What is Reining?:
A ranch horse that works cattle must be confident, obedient and agile. Reining is a way to display those qualities. The competition happens within an arena, and much like a dressage test, competitors execute a pre-determined pattern that demonstrates the athleticism, agility and responsiveness of the horse. Reining is different from dressage with quicker turns, stops and spins. All this is done on a loose rein, with a relaxed but ready attitude, such as one would need while herding cattle. Circles, lines are galloped and loped, and at higher levels sliding stops and dizzying spins make this an exciting sport to watch.
The Goal of Reining:
The goal of reining is to demonstrate the qualities of the ultimate cow horse. Judges will look for straight lines, ridden in perfect control no matter the speed, the stops must be relaxed and motionless, and the spins executed around one hind leg so the horse appears to be spinning in place. Circles must be accurate and ridden at the correct pace. Transitions and lead changes must be clean (at the gallop, both front and rear legs must change) and roll backs should appear smooth.
Equipment You Will Need:
You will need:
- Western style clothing (you may wear a helmet).
- A Western saddle
- Western bridle with a curb bit.
Preparing Your Horse for Reining:
Your horse will have to be fit and well schooled. Working with a coach, you'll learn how to teach your horse to spin, learn to ride straight lines, perfect circles, and smooth transitions. The aim is accuracy and obedience.

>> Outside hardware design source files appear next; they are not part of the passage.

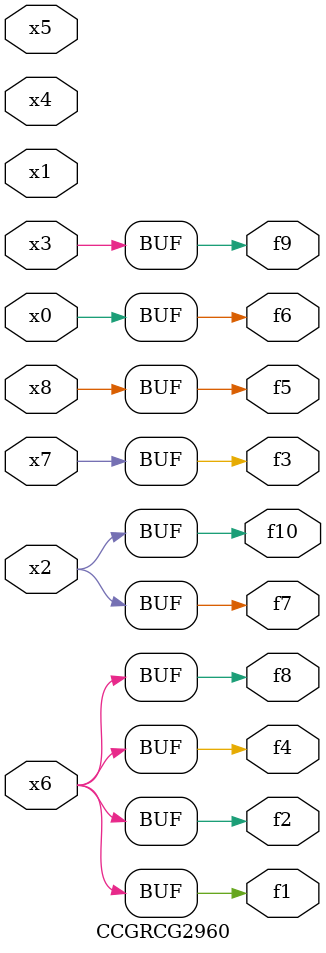
<source format=v>
module CCGRCG2960(
	input x0, x1, x2, x3, x4, x5, x6, x7, x8,
	output f1, f2, f3, f4, f5, f6, f7, f8, f9, f10
);
	assign f1 = x6;
	assign f2 = x6;
	assign f3 = x7;
	assign f4 = x6;
	assign f5 = x8;
	assign f6 = x0;
	assign f7 = x2;
	assign f8 = x6;
	assign f9 = x3;
	assign f10 = x2;
endmodule

</source>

Preparing Yourself for Reining:
Learn all you can on the ground. Attend competitions, clinics and watch how the pros do it. Find a coach that you enjoy working with and understands your goals. Know that like most sports, almost any horse can compete, but the compactness of the Quarter Horse makes them the first choice for reiners. Reining patterns at the lower levels are somewhat easier than at the FEI level. But they lay the groundwork for moving up, so there are no shortcuts. Be prepared to work hard if you want to be a serious competitor.
The Benefit of Reining?:
Even if you're not interested in becoming a top level reiner, the control you and your horse will learn will benefit you on the trail, in other sports or if you actually work cattle. For those who compete often, there is the reward of seeing your scores improve over time and the challenge of new patterns.